İdlib’de çok karmaşık bir denklem bulunduğunu belirten Fehim Taştekin, Türkiye’nin beklentilerine karşı ABD, AB ve NATO’nun yaklaşımlarını şu sözlerle değerlendirdi:
“Türkiye açısından İdlib, Suriye hesaplarının korunması gereken bir yer. O yüzden İdlib’de ısrar ediyor ve bu konuda Rusya ile karşı karşıya gelmesi ilk etapta özellikle Avrupa kanadından bazı aktörlerin de ABD’nin de işine gelen bir durum. Türkiye’nin burada Rusya’dan uzaklaşması gibi bir beklenti var. Bunu kışkırtan ABD ve Avrupa Birliği ve İngiltere, Türkiye’yi cesaretlendiren bazı yaklaşımlar sergilediler. NATO kanadından Türkiye’nin arzu ettiği düzeyde bir destek sözkonusu değil. Bu destek nedir; uçuşa yasak bir bölge ilan edilmesi, ikincisi teknik destek, üçüncüsü de NATO güçlerinin İdlib üzerinde caydırıcı uçuşlar yapması. Bunun için de Patriotların Türkiye’ye konuşlandırılması da talepler arasında yer alıyor.

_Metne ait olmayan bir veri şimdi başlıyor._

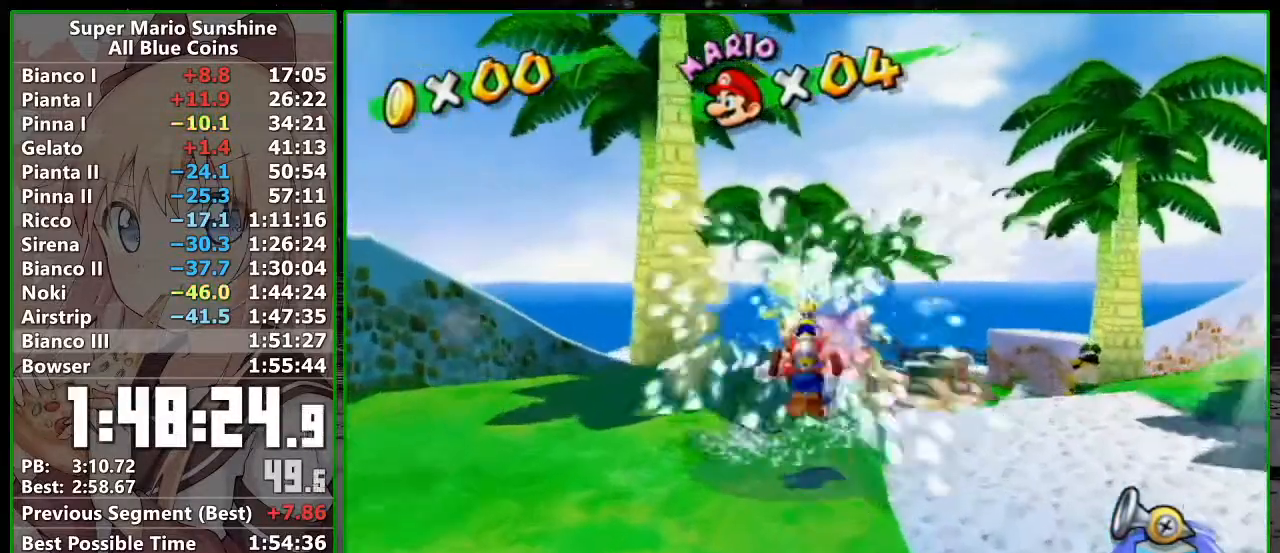
{"buttons": [], "left_stick": "up", "right_stick": "center", "events": [[17, "R1", "up"], [83, "B", "up"], [300, "X", "down"], [383, "X", "up"]]}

Fakat bu üç konuda da bir gelişme henüz söz konusu değil. Uçuşa yasak bölge Birleşmiş Milletler Güvenlik Konseyi’nin kararını gerektiriyor. NATO içerisinde pek çok aktör bu konuda Türkiye’nin taleplerini karşılamaktan yada onay vermekten uzak.”
Türkiye’nin sınır kapılarını mültecilere iki nedenle açtığını dile getiren Taştekin, “Birincisi Türkiye kamuoyunu yatıştırmak için. Çünkü Türkiye kamuoyu askerlerin ölümü nedeniyle büyük bir infaal yaşıyor. İkincisi de Avrupa Birliği’ni ve Batı’yı Türkiye’nin yanına çekmek ve İdlib konusunda desteğini arttırmak. Bu esasen insanlar üzerinden yapılan bir şantaj olarak değerlendirilebilir” diye konuştu.
Taştekin, konuşmasının devamında, “Fakat istedikleri ölçüde büyük bir kitlenin sınırlara yığılması mümkün değil. Türkiye’de 3 milyona yakın mültecinin olduğu söyleniyor. Bu rakamlar kuşkusuz abartılı gelebilir ama hepsinin birden sınırlara kayması çok zor. Yine de 10 veya 15 bin kişinin sınıra yığılması, Erdoğan bugün bu sayının 25 bine çıkabileceğini söyledi mesela, bu rakamlar artabilir. Elbette bu rakamlar Avrupa Birliği içerisinde tepki yaratacaktır ve Türkiye aradığı desteği bu defa bulamayabilir” dedi.